The UAE said on Thursday that COP28, which is being held in Dubai in December, will be chaired by Sultan Ahmed Al Jaber, the chief executive of the Abu Dhabi National Oil Company (Adnoc)
While also leading the firm, which produces four million barrels of oil a day and is aiming to increase production, Mr Al Jaber is also linked with companies that promote and produce clean, renewable energy.
Responding to the move, Teresa Anderson, global lead on climate justice at the ActionAid charity, said: "This appointment goes beyond putting the fox in charge of the hen house.
"The UN Climate Summit is supposed to be a space where the world holds polluters to account, but increasingly it's being hijacked by those with opposing interests.
"Like last year's summit, we're increasingly seeing fossil fuel interests taking control of the process and shaping it to meet their own needs.
"For the summit hosts to be taken seriously as honest brokers for change, they need to go above and beyond to avoid a conflict of interest. This is vital for the safety and protection of our planet.
"Unfortunately, COP28 looks like it is off to a bad start in that regard."
Tasneem Essop, the executive director of Climate Action Network International, told The Guardian it is "imperative for the world to be reassured that he will step down from his role as the CEO of Adnoc".

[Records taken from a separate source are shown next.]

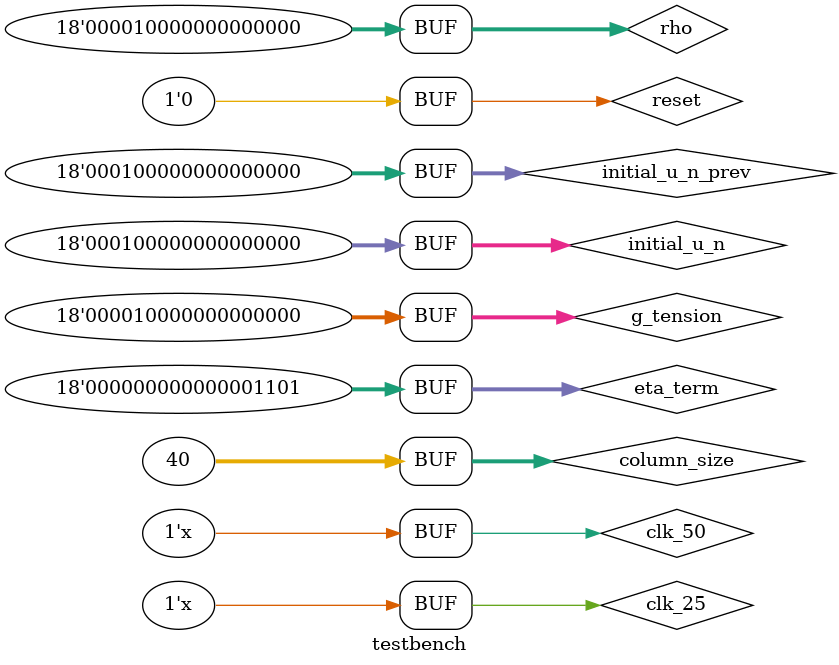
<source format=v>
`timescale 1ns/1ns
`include "/lab2_node_column.v"


module testbench();
	
	reg clk_50, clk_25, reset;
	
	reg          [31:0] index;

	reg  signed  [17:0]  initial_u_n;
	reg  signed  [17:0]  initial_u_n_prev;
	reg  signed  [17:0]  rho;
	reg  signed  [17:0]  g_tension;
	reg  signed  [17:0]  eta_term;

	wire signed  [17:0] out;
	
	wire signed	 [17:0] m10k_read_data;
	reg	 signed	 [17:0] m10k_data_buffer, m10k_write_data;
	reg	         [8:0]  m10k_read_addr, m10k_write_addr;
	reg 				m10k_write_en, m10k_read_en;
	
	wire signed	 [17:0] m10k_prev_read_data;
	reg	 signed	 [17:0] m10k_prev_data_buffer, m10k_prev_write_data;
	reg	         [8:0]  m10k_prev_read_addr, m10k_prev_write_addr;
	reg 				m10k_prev_write_en, m10k_prev_read_en;


	reg          [4:0]    state;
	reg          [4:0]    init_state;
	reg          [8:0]    init_addr ;
	reg 		          memory_init_en;
	reg			 [8:0]    column_idx;
	reg  signed  [17:0]   u_n_down_reg, u_n_reg, u_n_up_reg, u_n_prev_reg, u_n_bottom_reg;
	reg			 [31:0]   column_size;

	
	//Initialize constants
	initial begin
		initial_u_n      = 18'h04000;
		initial_u_n_prev = 18'h04000;
		rho              = 18'h02000;
		eta_term         = 18'h0000d;
		g_tension        = 18'h02000;
		
		state 			   = 5'd0;
		column_size        = 9'd40;
		memory_init_en 	   = 1'b1;
		init_addr 	 	   = 9'd0;
		m10k_write_en 	   = 1'b1;
		m10k_prev_write_en = 1'b1;
		column_idx 		   = 9'd1;
		u_n_down_reg	   = 18'h0;
		u_n_reg 		   = 18'h0; //TODO: Resolve hard coding (Maybe take parameter inputs)
		u_n_up_reg		   = 18'h0; //TODO: Resolve hard coding (Maybe take parameter inputs)
		u_n_prev_reg 	   = 18'h0; //TODO: Resolve hard coding (Maybe take parameter inputs)
		u_n_bottom_reg     = 18'h0; //TODO: Resolve hard coding (Maybe take parameter inputs)
	end

	
	//Initialize clocks and index
	initial begin
		clk_50 = 1'b0;
		clk_25 = 1'b0;
		index  = 32'd0;
		//testbench_out = 15'd0 ;
	end
	
	//Toggle the clocks
	always begin
		#10
		clk_50  = !clk_50;
	end
	
	always begin
		#20
		clk_25  = !clk_25;
	end
	
	//Intialize and drive signals
	initial begin
		reset  = 1'b0;
		#10 
		reset  = 1'b1;
		#30
		reset  = 1'b0;

	end
	
	//Increment index
	always @ (posedge clk_50) begin
		index  <= index + 32'd1;
	end
	

	
	
	always @ (posedge clk_50) begin //Memory init
		if(memory_init_en) begin
		
			m10k_write_en <= 1'b1;
			m10k_prev_write_en <= 1'b1;
			//[0..1ffff] [0..f]
			m10k_write_addr <= init_addr;
			
			m10k_prev_write_addr <= init_addr;
			
			if(init_addr == (column_size-9'b1)) begin
				m10k_prev_write_data <= 0;
				m10k_write_data <= 0; //TODO: Resolve hard coding for variable column lengths
			
				memory_init_en <= 1'b0;
				/* m10k_prev_write_en <= 1'b0;
				m10k_write_en <= 1'b0; */
			end
			else begin
				m10k_prev_write_data <= (init_addr < (column_size >> 1)) ? (init_addr * 18'h1111) : (((column_size-9'b1) - init_addr) * 18'h1111);
				m10k_write_data <= (init_addr < (column_size >> 1)) ? (init_addr * 18'h1111) : (((column_size-9'b1) - init_addr) *  18'h1111); //TODO: Resolve hard coding for variable column lengths
			
				init_addr <= init_addr + 9'b1;
			end
			
		end
	end
	
	/* always @ (posedge clk_50) begin
		if(~memory_init_en) begin
			if(state == 5'd0)begin
				m10k_read_en <= 1'b1;
				m10k_read_addr <= column_idx+9'b1;
				state <= 5'd1;
			end
			
			if(state == 5'd1)begin
				state <= 5'd2;
			end
			
			if(state == 5'd2)begin
				
				state <= 5'd3;
				column_idx <= (column_idx == (column_size-9'd2)) ? 9'b1 : (column_idx + 9'b1);
			end
			
			if(state == 5'd3)begin
				m10k_read_en <= 1'b0;
				state <= 5'd0;
			end
			
		end
	end */
	
	
	always @ (posedge clk_50) begin
		if(~memory_init_en) begin
			if(state == 5'd0)begin
			
				
				if (column_idx == 9'd2) u_n_bottom_reg <= out;
				m10k_write_en <= 1'b0;
				m10k_prev_write_en <= 1'b0;
				m10k_read_en <= 1'b1;
				m10k_prev_read_en <= 1'b1;
			
				m10k_read_addr <= column_idx+9'd1;
				m10k_prev_read_addr <= column_idx;
				

				state <= 5'd1;
			end
			
			if(state == 5'd1)begin
				state <= 5'd2;
			end
			
			if(state == 5'd2)begin
				m10k_write_en <= 1'b1;
				m10k_prev_write_en <= 1'b1;
				
				m10k_write_addr <= column_idx;
				m10k_prev_write_addr <= column_idx;
				
				
				m10k_prev_write_data <= (column_idx == 9'd1) ? (u_n_bottom_reg) : u_n_reg;
				
				m10k_write_data <= out;
				
				state <= 5'd3;
			end
			
			if(state == 5'd3)begin
/* 				m10k_write_en <= 1'b1;
				m10k_prev_write_en <= 1'b1; */
				u_n_prev_reg <= m10k_prev_read_data;
				u_n_up_reg <= m10k_read_data;
				u_n_down_reg <= u_n_reg;
				u_n_reg <= u_n_up_reg;
				
				
				
				state <= 5'd4;
				
			end
			
			if(state == 5'd4)begin
				
				/* u_n_reg <= u_n_up_reg; */
				m10k_read_en <= 1'b0;
				m10k_prev_read_en <= 1'b0;
				
				state <= 5'd0;
				if (column_idx == (column_size-9'd2)) begin
					column_idx <= 9'd1;
					//column_idx <= (column_idx == (column_size-9'd2)) ? 9'b1 : (column_idx + 9'b1);
					//u_n_reg <= u_n_bottom_reg;
					u_n_down_reg <= 0;
				end
				else column_idx <= (column_idx + 9'd1);
			end
		end
	end
	

	

	//Instantiation of Device Under Test

/*output reg signed [17:0] q,
	input signed [17:0] data,
	input [8:0] wraddress, rdaddress,
	input wren, rden, clock*/
M10K_512_18 u_n_m10k (
	.clock     (clk_50),
	.wren      (m10k_write_en),
	.q         (m10k_read_data),
	.data      (m10k_write_data),
	.wraddress (m10k_write_addr),
	.rdaddress (m10k_read_addr),
	.rden      (m10k_read_en)
);

M10K_512_18 u_n_prev_m10k (
	.clock     (clk_50),
	.wren      (m10k_prev_write_en),
	.q         (m10k_prev_read_data),
	.data      (m10k_prev_write_data),
	.wraddress (m10k_prev_write_addr),
	.rdaddress (m10k_prev_read_addr),
	.rden      (m10k_prev_read_en)
);

column_node calc_module (
	.out       (out),
	.rho       (rho),
	.g_tension (g_tension),
	.eta_term  (eta_term),
	.u_n       (u_n_reg),
	.u_n_prev  (u_n_prev_reg),
	.u_n_up    (u_n_up_reg),
	.u_n_down  (u_n_down_reg)
);


//single_node lab2_single (clk_50, reset, out, initial_u_n, initial_u_n_prev, rho, g_tension, eta_term, temp1_trace, temp2_trace);
	
endmodule

</source>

She added: "He cannot preside over a process that is tasked to address the climate crisis with such a conflict of interest, heading an industry that is responsible for the crisis itself.

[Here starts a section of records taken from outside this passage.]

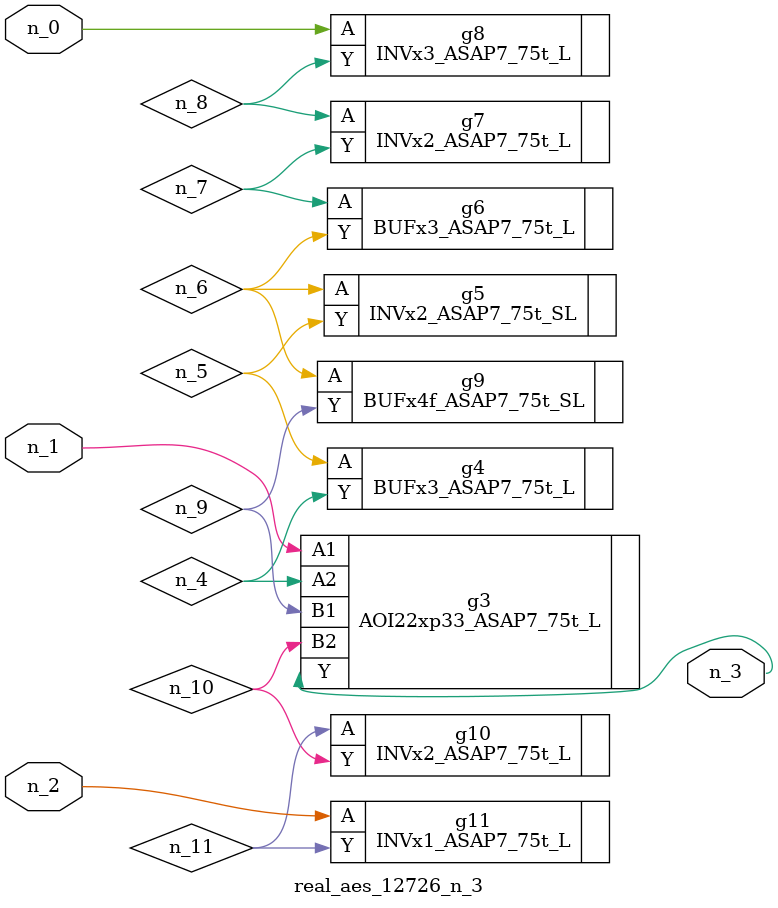
<source format=v>
module real_aes_12726_n_3 (n_0, n_2, n_1, n_3);
input n_0;
input n_2;
input n_1;
output n_3;
wire n_4;
wire n_5;
wire n_7;
wire n_9;
wire n_6;
wire n_8;
wire n_10;
wire n_11;
INVx3_ASAP7_75t_L g8 ( .A(n_0), .Y(n_8) );
AOI22xp33_ASAP7_75t_L g3 ( .A1(n_1), .A2(n_4), .B1(n_9), .B2(n_10), .Y(n_3) );
INVx1_ASAP7_75t_L g11 ( .A(n_2), .Y(n_11) );
BUFx3_ASAP7_75t_L g4 ( .A(n_5), .Y(n_4) );
INVx2_ASAP7_75t_SL g5 ( .A(n_6), .Y(n_5) );
BUFx4f_ASAP7_75t_SL g9 ( .A(n_6), .Y(n_9) );
BUFx3_ASAP7_75t_L g6 ( .A(n_7), .Y(n_6) );
INVx2_ASAP7_75t_L g7 ( .A(n_8), .Y(n_7) );
INVx2_ASAP7_75t_L g10 ( .A(n_11), .Y(n_10) );
endmodule
</source>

"If he does not step down as CEO, it will be tantamount to a full-scale capture of the UN climate talks by a petro-state national oil company and its associated fossil fuel lobbyists.
"COP26 in Glasgow had 500 fossil fuel lobbyists in attendance, the COP in Egypt saw a 25% increase in their presence, COP28 now seems to be open season for vested interests who will no doubt use the climate talks to continue to undermine any progress on climate action."

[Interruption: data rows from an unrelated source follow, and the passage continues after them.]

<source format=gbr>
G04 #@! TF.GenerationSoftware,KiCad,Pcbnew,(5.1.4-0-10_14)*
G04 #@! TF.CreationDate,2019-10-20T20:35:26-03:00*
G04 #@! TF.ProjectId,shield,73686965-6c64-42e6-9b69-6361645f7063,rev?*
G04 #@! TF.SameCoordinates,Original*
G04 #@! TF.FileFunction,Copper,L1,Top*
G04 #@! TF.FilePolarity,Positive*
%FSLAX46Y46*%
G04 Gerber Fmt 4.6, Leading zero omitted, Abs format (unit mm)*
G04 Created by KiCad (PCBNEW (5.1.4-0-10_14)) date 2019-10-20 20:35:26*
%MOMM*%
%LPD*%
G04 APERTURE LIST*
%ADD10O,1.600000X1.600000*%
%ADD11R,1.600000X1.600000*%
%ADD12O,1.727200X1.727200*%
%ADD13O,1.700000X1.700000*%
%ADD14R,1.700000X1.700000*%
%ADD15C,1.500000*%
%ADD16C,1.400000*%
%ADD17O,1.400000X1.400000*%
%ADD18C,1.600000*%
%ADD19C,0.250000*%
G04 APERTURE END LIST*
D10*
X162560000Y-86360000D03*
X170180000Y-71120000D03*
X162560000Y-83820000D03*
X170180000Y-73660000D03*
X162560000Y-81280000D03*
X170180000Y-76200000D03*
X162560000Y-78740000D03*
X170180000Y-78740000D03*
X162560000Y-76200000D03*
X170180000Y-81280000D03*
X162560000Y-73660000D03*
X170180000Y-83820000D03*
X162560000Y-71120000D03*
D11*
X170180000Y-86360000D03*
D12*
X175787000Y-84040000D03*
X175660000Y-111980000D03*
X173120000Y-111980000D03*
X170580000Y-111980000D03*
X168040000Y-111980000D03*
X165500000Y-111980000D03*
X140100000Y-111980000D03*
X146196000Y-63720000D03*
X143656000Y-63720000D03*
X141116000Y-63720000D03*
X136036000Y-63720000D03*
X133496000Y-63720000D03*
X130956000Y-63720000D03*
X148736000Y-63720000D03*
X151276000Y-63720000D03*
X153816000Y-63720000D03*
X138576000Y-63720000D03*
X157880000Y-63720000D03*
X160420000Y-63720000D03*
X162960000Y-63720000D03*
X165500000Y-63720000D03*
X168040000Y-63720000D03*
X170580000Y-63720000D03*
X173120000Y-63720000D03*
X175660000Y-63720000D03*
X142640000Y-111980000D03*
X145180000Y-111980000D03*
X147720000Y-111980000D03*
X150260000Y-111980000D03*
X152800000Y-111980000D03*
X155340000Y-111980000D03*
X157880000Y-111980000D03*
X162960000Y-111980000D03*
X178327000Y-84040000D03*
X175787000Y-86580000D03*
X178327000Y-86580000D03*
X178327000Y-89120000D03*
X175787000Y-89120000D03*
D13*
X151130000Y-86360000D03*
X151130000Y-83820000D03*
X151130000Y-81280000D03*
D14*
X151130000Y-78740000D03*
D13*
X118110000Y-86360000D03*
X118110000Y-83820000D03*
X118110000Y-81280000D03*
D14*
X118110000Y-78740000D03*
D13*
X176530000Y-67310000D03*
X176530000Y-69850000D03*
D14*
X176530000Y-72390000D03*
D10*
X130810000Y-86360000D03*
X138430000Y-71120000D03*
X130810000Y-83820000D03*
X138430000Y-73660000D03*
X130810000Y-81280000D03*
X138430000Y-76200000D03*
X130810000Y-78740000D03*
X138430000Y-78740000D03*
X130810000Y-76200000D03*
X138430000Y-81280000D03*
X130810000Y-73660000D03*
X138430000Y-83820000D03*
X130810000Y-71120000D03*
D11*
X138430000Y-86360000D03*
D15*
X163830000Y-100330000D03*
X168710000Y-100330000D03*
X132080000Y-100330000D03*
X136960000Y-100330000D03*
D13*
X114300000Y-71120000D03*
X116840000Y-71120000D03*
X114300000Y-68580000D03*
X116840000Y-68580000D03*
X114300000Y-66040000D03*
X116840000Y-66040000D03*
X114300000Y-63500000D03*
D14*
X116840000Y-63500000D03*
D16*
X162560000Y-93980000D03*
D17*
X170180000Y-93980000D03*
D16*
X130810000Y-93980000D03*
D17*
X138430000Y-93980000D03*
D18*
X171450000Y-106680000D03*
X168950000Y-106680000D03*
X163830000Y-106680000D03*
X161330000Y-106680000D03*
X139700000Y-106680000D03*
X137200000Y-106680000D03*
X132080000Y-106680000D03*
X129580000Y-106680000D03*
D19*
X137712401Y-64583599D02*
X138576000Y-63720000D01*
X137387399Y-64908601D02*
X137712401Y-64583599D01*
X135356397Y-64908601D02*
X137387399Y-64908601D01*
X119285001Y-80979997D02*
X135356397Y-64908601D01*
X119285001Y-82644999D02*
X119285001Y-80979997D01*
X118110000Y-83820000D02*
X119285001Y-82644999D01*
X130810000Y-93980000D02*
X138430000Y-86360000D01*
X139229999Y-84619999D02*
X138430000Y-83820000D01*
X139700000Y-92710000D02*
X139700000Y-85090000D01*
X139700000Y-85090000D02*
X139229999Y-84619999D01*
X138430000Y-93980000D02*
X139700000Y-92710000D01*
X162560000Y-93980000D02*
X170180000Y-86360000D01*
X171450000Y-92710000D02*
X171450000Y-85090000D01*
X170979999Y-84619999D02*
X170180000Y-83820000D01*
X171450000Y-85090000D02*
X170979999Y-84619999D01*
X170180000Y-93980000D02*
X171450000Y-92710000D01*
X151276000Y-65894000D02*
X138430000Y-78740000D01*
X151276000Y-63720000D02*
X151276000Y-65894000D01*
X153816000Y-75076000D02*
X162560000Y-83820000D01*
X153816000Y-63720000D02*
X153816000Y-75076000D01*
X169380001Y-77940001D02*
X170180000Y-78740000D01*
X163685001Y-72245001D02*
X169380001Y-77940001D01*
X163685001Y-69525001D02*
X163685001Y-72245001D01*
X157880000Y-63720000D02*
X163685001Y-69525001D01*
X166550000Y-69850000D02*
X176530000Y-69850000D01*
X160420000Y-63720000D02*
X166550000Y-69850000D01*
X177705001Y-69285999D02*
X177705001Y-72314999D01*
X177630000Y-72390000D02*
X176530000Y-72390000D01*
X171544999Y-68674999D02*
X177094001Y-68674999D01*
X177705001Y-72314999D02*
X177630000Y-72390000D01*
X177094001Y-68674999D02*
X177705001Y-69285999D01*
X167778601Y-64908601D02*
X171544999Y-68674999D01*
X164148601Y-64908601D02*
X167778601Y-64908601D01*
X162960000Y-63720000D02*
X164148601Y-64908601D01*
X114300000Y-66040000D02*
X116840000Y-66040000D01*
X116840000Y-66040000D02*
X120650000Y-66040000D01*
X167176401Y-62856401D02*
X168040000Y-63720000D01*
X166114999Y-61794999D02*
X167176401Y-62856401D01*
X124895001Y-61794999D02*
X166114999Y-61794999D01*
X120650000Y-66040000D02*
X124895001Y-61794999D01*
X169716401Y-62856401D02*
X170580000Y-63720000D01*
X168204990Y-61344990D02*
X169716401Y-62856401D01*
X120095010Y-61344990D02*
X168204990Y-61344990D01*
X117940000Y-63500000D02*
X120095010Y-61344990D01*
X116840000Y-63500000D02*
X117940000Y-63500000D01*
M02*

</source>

Indian climate activist Hajeep Singh wrote on Twitter: "Al Jaber's appointment as #COP28 President is outrageously regressive and deeply problematic to say the least!
"Fossil fuels are the root cause of the #ClimateCrisis. His position as CEO of the Abu Dhabi National Oil Company raises grave conflict of interest issues."
It comes after some activists criticised COP27 in Egypt for compromising on its ambitions to mitigate emissions in order to get agreement on loss and damage in some developing nations.
Asked for a response to the criticism of Mr Al Jaber's appointed by NBC News, a spokesperson to the UAE Office of the Special Envoy for Climate Change said his experience "uniquely positions him to be able to convene both the public and private sector to bring about pragmatic solutions to achieve the goals and aspirations of the Paris Climate Agreement."
The spokesperson added: "The UAE is committed to an inclusive COP process, with the COP president acting as a global convenor. The UAE's COP Presidency works with all parties and is committed to being open, transparent and accountable."
Mr Al Jaber had earlier been quoted by UAE official news agency WAM as saying it "will be a critical year in a critical decade for climate action," and calling for "a pragmatic, realistic and solutions-oriented approach" to limit global warming to 1.5C (2.7F) by 2050.